Of course, having the entire file system back doesn’t mean you can make it boot. Researching this, I stumbled across a program called ntfsreloc, which was supposed to fix the boot sector after moving a NTFS volume. Sadly, the only thing it did for me was corrupt the file system so that it wasn’t even mountable in Linux any more. No problem, I copied it from the backup again, but still no booting Windows.

The ThinkPad doesn’t have an optical drive, but I figured I’d just go out, buy a Vista CD (yay Studenten Software Service!), boot the installer over the network and use it to do ye olde fixboot and fixmbr from there.

After arriving home with my Vista CD, I was in for surprise number 1: For Vista, Microsoft has ditched the old almost-standards-based approach of supplying a PXE boot image on the install CD. Instead, it appears that one now needs a running Windows system to install something called “Windows Distribution Services” on in order to make PXE installations. Back to the drawing board, as they say.

I had noticed a USB CD drive sitting at a client’s office, so I took the ThinkPad and my Vista CD there. Booting from the CD gave me a nice Windowsy GUI repair thing that even recognized my NTFS volume as a Windows partition. A couple of clicks later, I had reached the “repair startup process” option in the installer, and was cheerfully told that Windows could find nothing wrong with my startup process. I cursed and resorted to messing with the command line tools detailed in KB927392 a bit, all the while shaking my head at the idea of replacing the venerable boot.ini with a 32k binary blob in, of all things, registry hive format. It took me a while to figure out that when bootrec /scanos or bootrec /rebuildbcd find 0 operating systems, this is actually a good thing because they only count those which are not already registered in the BCD (a fact that is documented for /scanos, but not for /rebuildbcd, AFAICT). After I had convinced myself that my BCD was in order, I still couldn’t boot, though.
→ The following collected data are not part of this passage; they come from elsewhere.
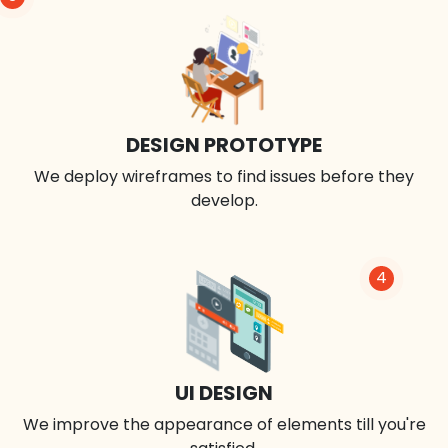
DESIGN PROTOTYPE
We deploy wireframes to find issues before they
develop.
4
UI DESIGN
We improve the appearance of elements till you're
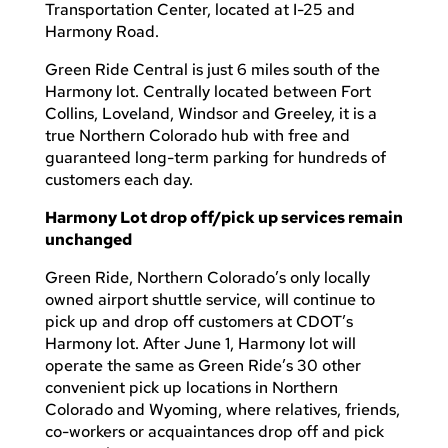
Transportation Center, located at I-25 and
Harmony Road.
Green Ride Central is just 6 miles south of the
Harmony lot. Centrally located between Fort
Collins, Loveland, Windsor and Greeley, it is a
true Northern Colorado hub with free and
guaranteed long-term parking for hundreds of
customers each day.
Harmony Lot drop off/pick up services remain
unchanged
Green Ride, Northern Colorado’s only locally
owned airport shuttle service, will continue to
pick up and drop off customers at CDOT’s
Harmony lot. After June 1, Harmony lot will
operate the same as Green Ride’s 30 other
convenient pick up locations in Northern
Colorado and Wyoming, where relatives, friends,
co-workers or acquaintances drop off and pick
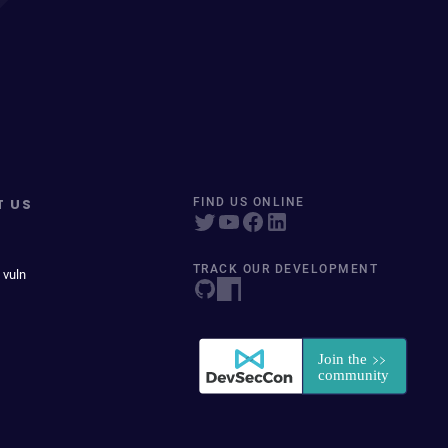
T US
FIND US ONLINE
TRACK OUR DEVELOPMENT
 vuln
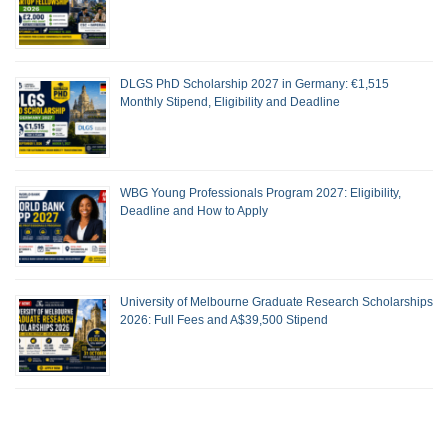
DLGS PhD Scholarship 2027 in Germany: €1,515
Monthly Stipend, Eligibility and Deadline
WBG Young Professionals Program 2027: Eligibility,
Deadline and How to Apply
University of Melbourne Graduate Research Scholarships
2026: Full Fees and A$39,500 Stipend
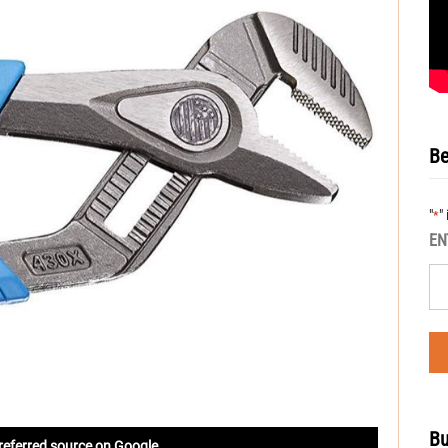
Be
"
"
*
EN
Bu
referred source on Google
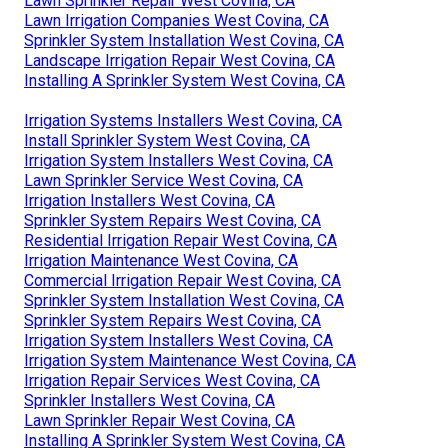
Lawn Sprinkler Repair West Covina, CA
Lawn Irrigation Companies West Covina, CA
Sprinkler System Installation West Covina, CA
Landscape Irrigation Repair West Covina, CA
Installing A Sprinkler System West Covina, CA
Irrigation Systems Installers West Covina, CA
Install Sprinkler System West Covina, CA
Irrigation System Installers West Covina, CA
Lawn Sprinkler Service West Covina, CA
Irrigation Installers West Covina, CA
Sprinkler System Repairs West Covina, CA
Residential Irrigation Repair West Covina, CA
Irrigation Maintenance West Covina, CA
Commercial Irrigation Repair West Covina, CA
Sprinkler System Installation West Covina, CA
Sprinkler System Repairs West Covina, CA
Irrigation System Installers West Covina, CA
Irrigation System Maintenance West Covina, CA
Irrigation Repair Services West Covina, CA
Sprinkler Installers West Covina, CA
Lawn Sprinkler Repair West Covina, CA
Installing A Sprinkler System West Covina, CA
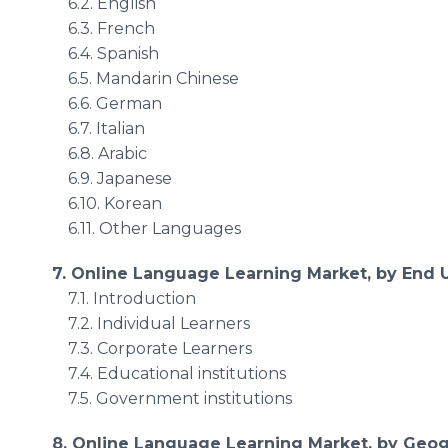
6.2. English
6.3. French
6.4. Spanish
6.5. Mandarin Chinese
6.6. German
6.7. Italian
6.8. Arabic
6.9. Japanese
6.10. Korean
6.11. Other Languages
7. Online Language Learning Market, by End 
7.1. Introduction
7.2. Individual Learners
7.3. Corporate Learners
7.4. Educational institutions
7.5. Government institutions
8. Online Language Learning Market, by Geo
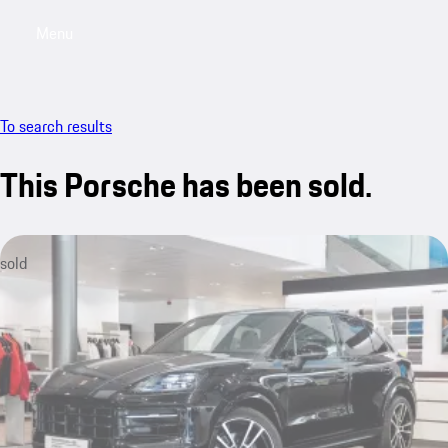
Menu
My saved searches, 0 searches saved
My sa
To search results
This Porsche has been sold.
sold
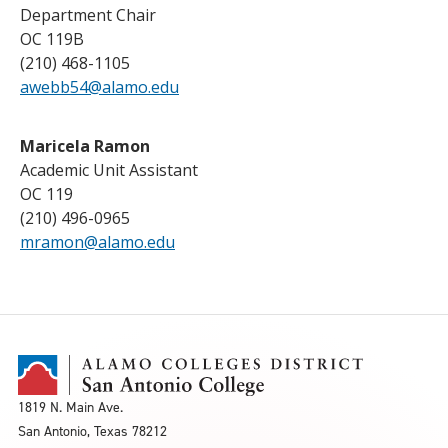
Department Chair
OC 119B
(210) 468-1105
awebb54@alamo.edu
Maricela Ramon
Academic Unit Assistant
OC 119
(210) 496-0965
mramon@alamo.edu
1819 N. Main Ave.
San Antonio, Texas 78212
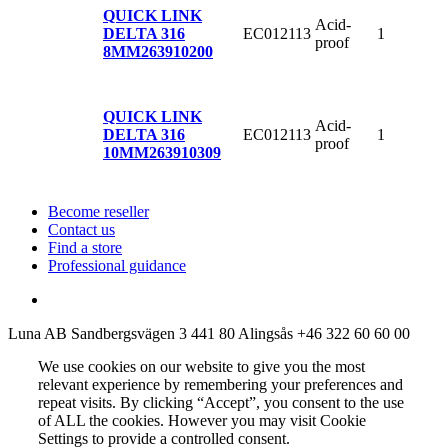
QUICK LINK
Acid-
EC012113
1
DELTA 316
proof
8MM
263910200
QUICK LINK
Acid-
EC012113
1
DELTA 316
proof
10MM
263910309
Become reseller
Contact us
Find a store
Professional guidance
Luna AB
Sandbergsvägen 3
441 80 Alingsås
+46 322 60 60 00
We use cookies on our website to give you the most
relevant experience by remembering your preferences and
repeat visits. By clicking “Accept”, you consent to the use
of ALL the cookies. However you may visit Cookie
Settings to provide a controlled consent.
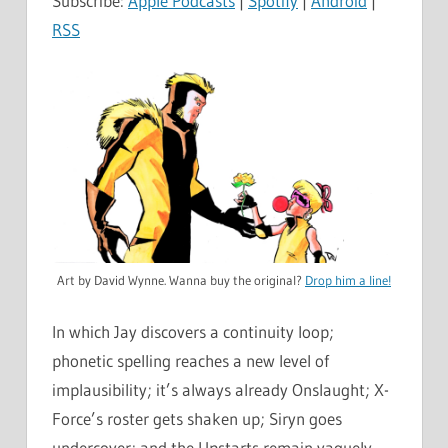
Subscribe:
Apple Podcasts
|
Spotify
|
Android
|
RSS
Art by David Wynne. Wanna buy the original?
Drop him a line!
In which Jay discovers a continuity loop;
phonetic spelling reaches a new level of
implausibility; it’s always already Onslaught; X-
Force’s roster gets shaken up; Siryn goes
undercover; and the Upstarts remain vaguely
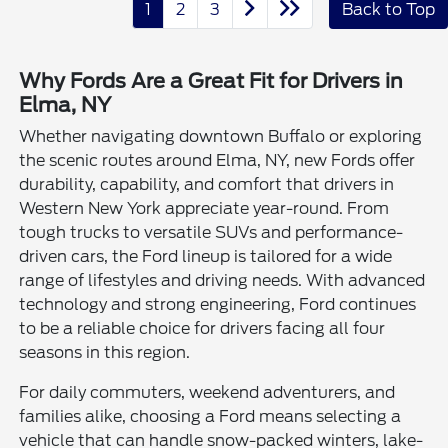
1
2
3
Back to Top
Why Fords Are a Great Fit for Drivers in
Elma, NY
Whether navigating downtown Buffalo or exploring
the scenic routes around Elma, NY, new Fords offer
durability, capability, and comfort that drivers in
Western New York appreciate year-round. From
tough trucks to versatile SUVs and performance-
driven cars, the Ford lineup is tailored for a wide
range of lifestyles and driving needs. With advanced
technology and strong engineering, Ford continues
to be a reliable choice for drivers facing all four
seasons in this region.
For daily commuters, weekend adventurers, and
families alike, choosing a Ford means selecting a
vehicle that can handle snow-packed winters, lake-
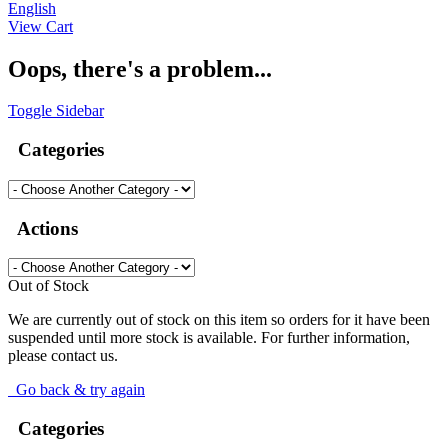
English
View Cart
Oops, there's a problem...
Toggle Sidebar
Categories
Actions
Out of Stock
We are currently out of stock on this item so orders for it have been
suspended until more stock is available. For further information,
please contact us.
Go back & try again
Categories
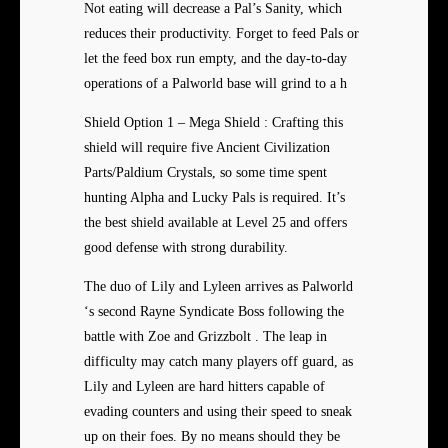
Not eating will decrease a Pal’s Sanity, which
reduces their productivity. Forget to feed Pals or
let the feed box run empty, and the day-to-day
operations of a Palworld base will grind to a h
Shield Option 1 – Mega Shield : Crafting this
shield will require five Ancient Civilization
Parts/Paldium Crystals, so some time spent
hunting Alpha and Lucky Pals is required. It’s
the best shield available at Level 25 and offers
good defense with strong durability.
The duo of Lily and Lyleen arrives as Palworld
‘s second Rayne Syndicate Boss following the
battle with Zoe and Grizzbolt . The leap in
difficulty may catch many players off guard, as
Lily and Lyleen are hard hitters capable of
evading counters and using their speed to sneak
up on their foes. By no means should they be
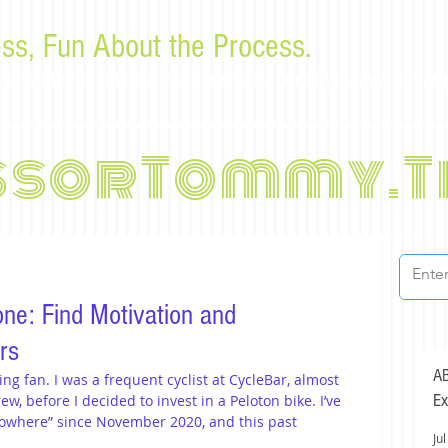
ss, Fun About the Process.
or law students and bar examinees by Tommy Sangchompu
ssorTommy.T
ne: Find Motivation and
rs
AB
ing fan. I was a frequent cyclist at CycleBar, almost 
Ex
ew, before I decided to invest in a Peloton bike. I’ve 
nowhere” since November 2020, and this past 
Jul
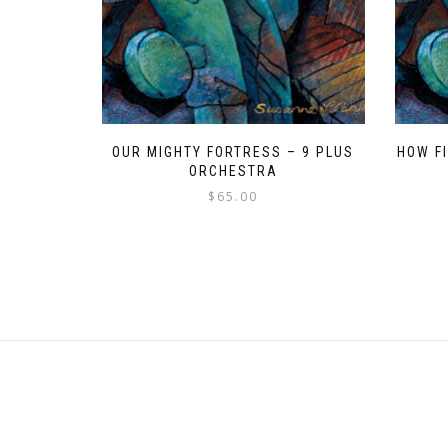
OUR MIGHTY FORTRESS – 9 PLUS
HOW F
ORCHESTRA
$
65.00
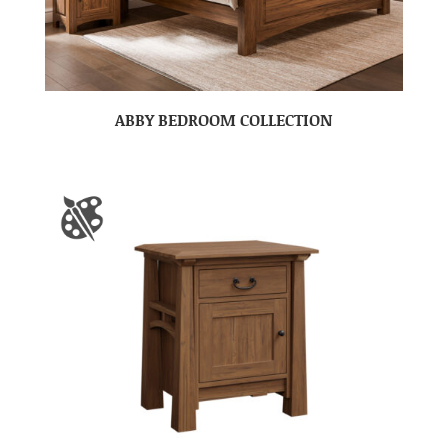
ABBY BEDROOM COLLECTION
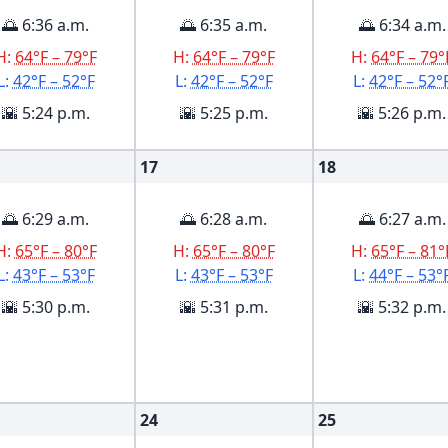
🌅 6:36 a.m.
🌅 6:35 a.m.
🌅 6:34 a.m.
H:
64°F – 79°F
H:
64°F – 79°F
H:
64°F – 79°
L:
42°F – 52°F
L:
42°F – 52°F
L:
42°F – 52°
🌇 5:24 p.m.
🌇 5:25 p.m.
🌇 5:26 p.m.
17
18
🌅 6:29 a.m.
🌅 6:28 a.m.
🌅 6:27 a.m.
H:
65°F – 80°F
H:
65°F – 80°F
H:
65°F – 81°
L:
43°F – 53°F
L:
43°F – 53°F
L:
44°F – 53°
🌇 5:30 p.m.
🌇 5:31 p.m.
🌇 5:32 p.m.
24
25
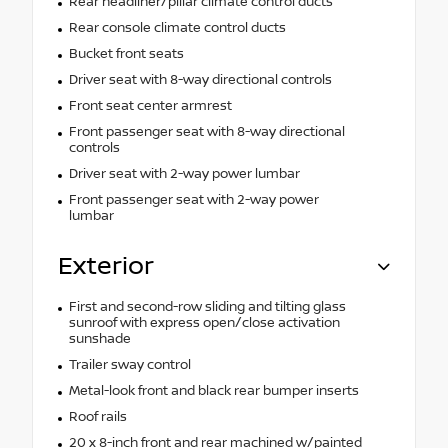
Rear headliner/pillar climate control ducts
Rear console climate control ducts
Bucket front seats
Driver seat with 8-way directional controls
Front seat center armrest
Front passenger seat with 8-way directional
controls
Driver seat with 2-way power lumbar
Front passenger seat with 2-way power
lumbar
Exterior
First and second-row sliding and tilting glass
sunroof with express open/close activation
sunshade
Trailer sway control
Metal-look front and black rear bumper inserts
Roof rails
20 x 8-inch front and rear machined w/painted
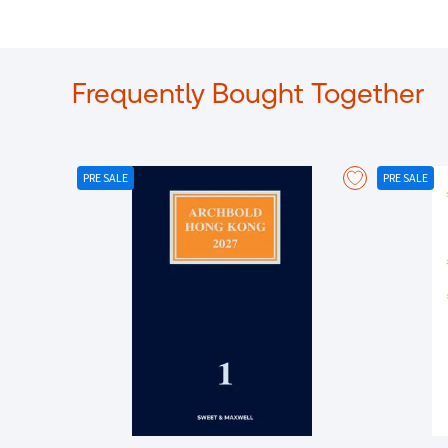
Frequently Bought Together
PRE SALE
PRE SALE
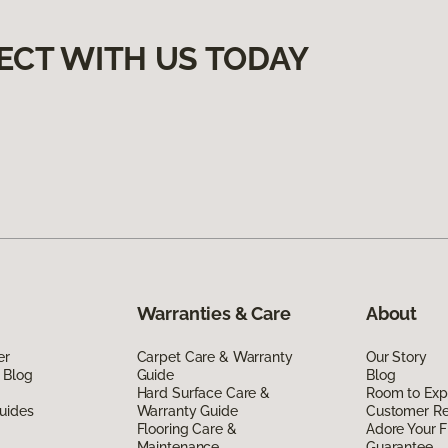
ECT WITH US TODAY
Warranties & Care
About
er
Carpet Care & Warranty
Our Story
 Blog
Guide
Blog
Hard Surface Care &
Room to Exp
uides
Warranty Guide
Customer R
Flooring Care &
Adore Your F
Maintenance
Guarantee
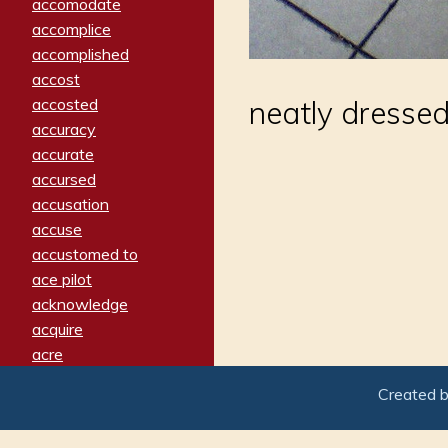
accomodate
accomplice
accomplished
accost
accosted
neatly dresse
accuracy
accurate
accursed
accusation
accuse
accustomed to
ace pilot
acknowledge
acquire
acre
acrimonious
Created 
activated
adamant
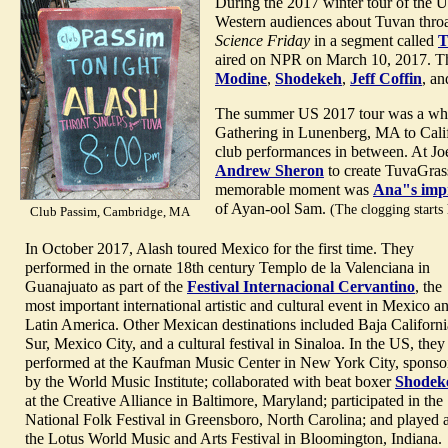
During the 2017 winter tour of the U
Western audiences about Tuvan throa
Science Friday
in a segment called
T
aired on NPR on March 10, 2017. The
Modine
,
Shodekeh
,
Jeff Coffin
, a
The summer US 2017 tour was a whirl
Gathering in Lunenberg, MA to Calif
club performances in between. At J
Andrew Sheron
to create TuvaGras
memorable moment was
Ana"s imp
of Ayan-ool Sam.
(The clogging starts
Club Passim, Cambridge, MA
In October 2017, Alash toured Mexico for the first time. They
performed in the ornate 18th century Templo de la Valenciana in
Guanajuato as part of the
Festival Internacional Cervantino
, the
most important international artistic and cultural event in Mexico a
Latin America. Other Mexican destinations included Baja Californi
Sur, Mexico City, and a cultural festival in Sinaloa. In the US, they
performed at the Kaufman Music Center in New York City, sponso
by the World Music Institute; collaborated with beat boxer
Shodek
at the Creative Alliance in Baltimore, Maryland; participated in the
National Folk Festival in Greensboro, North Carolina; and played a
the Lotus World Music and Arts Festival in Bloomington, Indiana.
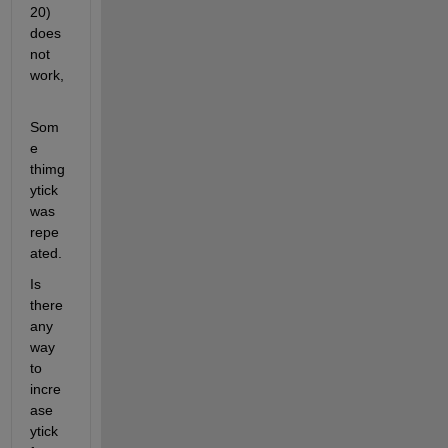
20) 
does 
not 
work,
Som
e 
thimg 
ytick 
was 
repe
ated.
Is 
there 
any 
way 
to 
incre
ase 
ytick 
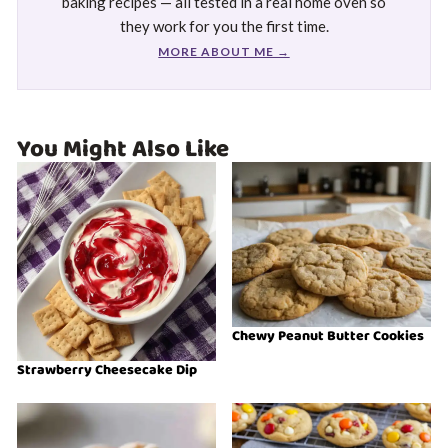
baking recipes — all tested in a real home oven so
they work for you the first time.
MORE ABOUT ME →
You Might Also Like
Chewy Peanut Butter Cookies
Strawberry Cheesecake Dip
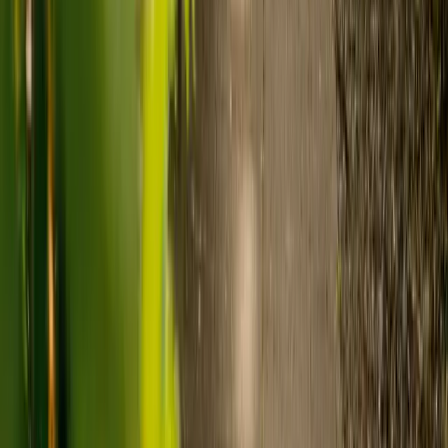
care and care home costs?
Care costs in the UK vary by location, the level of need and the type
of care. As a guide:
Care homes typically cost £1,000 to £1,600 a week.
Live-in care typically costs £1,200 to £1,500 a week for one-
to-one support in the home.
Visiting care starts from £30 an hour, suited to people who
need help at set times each day.
For people who need 24-hour personal care but not constant
nursing, live-in care often works out less than care homes. On
average,
Elder's live-in care costs 35% less than the average UK
care home
.*
Three main routes fund care, whichever option you choose:
Self-funding
: If your loved one has assets above £23,250 in
England, they're expected to pay for their own care.
Independent care fees advice is worth the cost.
Local authority funding:
Below the threshold, the local
council may contribute after a needs assessment and a
financial assessment.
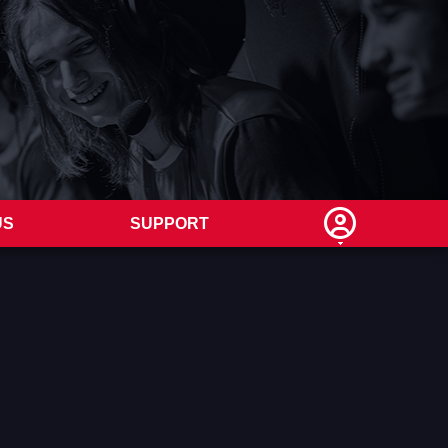
US
SUPPORT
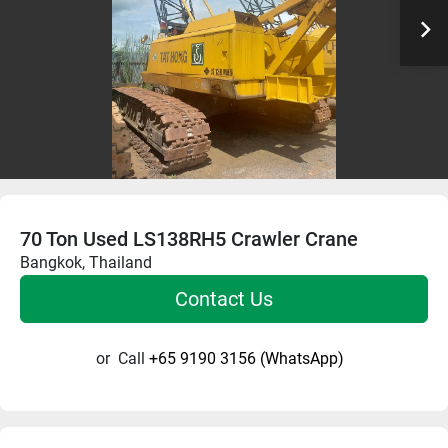
70 Ton Used LS138RH5 Crawler Crane
Bangkok, Thailand
Contact Us
or
Call
+65 9190 3156 (WhatsApp)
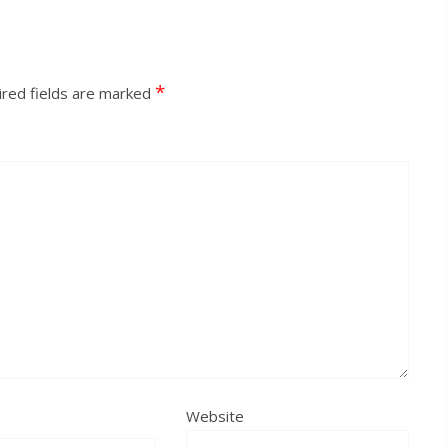
*
red fields are marked
Website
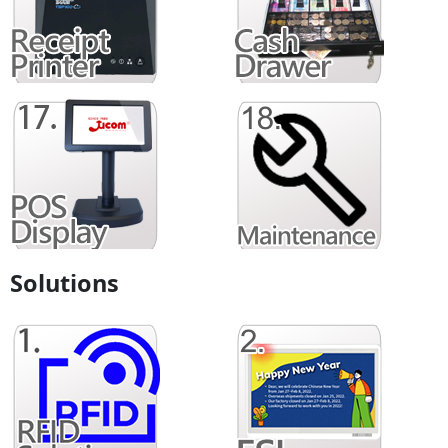
Solutions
I exhausted the options of bcedit and bootrec, I did a chkdsk /r, but the result was either just a blinking cursor when trying to chainload Windows from grub, or “A disk read error has occurred. Press Ctrl+Alt+Del to reboot.” when trying to boot the Microsoft-supplied MBR. More research was in order. I found the “disk read error” message in the boot sector, so I figured it wasn’t the MBR’s fault (this saved me a lot of time because every time I tried bootrec /fixmbr, I had to restore grub afterwards to get back into my Linux for further research). Via the ntfsreloc page, I found the link to an amazing resource – An Examination of the NTFS Boot Record, where someone has gone through the trouble of documenting every byte of the NTFS boot sector, including a disassembly of the boot code with lovingly detailed comment! Reading it made me wonder why one would want to put all this stuff into a boot sector – number of heads of the hard disk, sector offset of the volume from the start of disk? Stupid. Decoding my BPB, I found out that the number of heads of the hard drive was wrong (00F0 instead of the actually-faked-by-BIOS 00FF), and that the sector offset of the partition was set to some fantasy number (A41000 instead of 1DCDA5). I fixed that using LDE and was “rewarded” with a booting Vista.

On review, it turns out that the problem is not that bootrec /fixboot doesn’t KNOW about these strange values in the boot sector, it just seems to write wrong values there (confirmed by breaking the working boot sector with /fixboot). Armed with the knowledge of what ntfsreloc was supposed to do, I was also able to figure out why it had broken my file system before:

struct ntfs_geometry {
	unsigned short sectors;
	unsigned short heads;
	unsigned long start;
};
[...]
	const int geomsize = sizeof(struct ntfs_geometry);
[...]
	if (read(device, &fs_geom, geomsize) != geomsize) {

Apparently, I was the first idiot to try this code on an AMD64 system… Now excuse me as I wander off to savour the rich irony contained in the fact that the latest stage in Windows evolution has finally succeeded in sending me back to the kind of byte-editing drudgery that I first learned in DEBUG.EXE, a long, long time ago.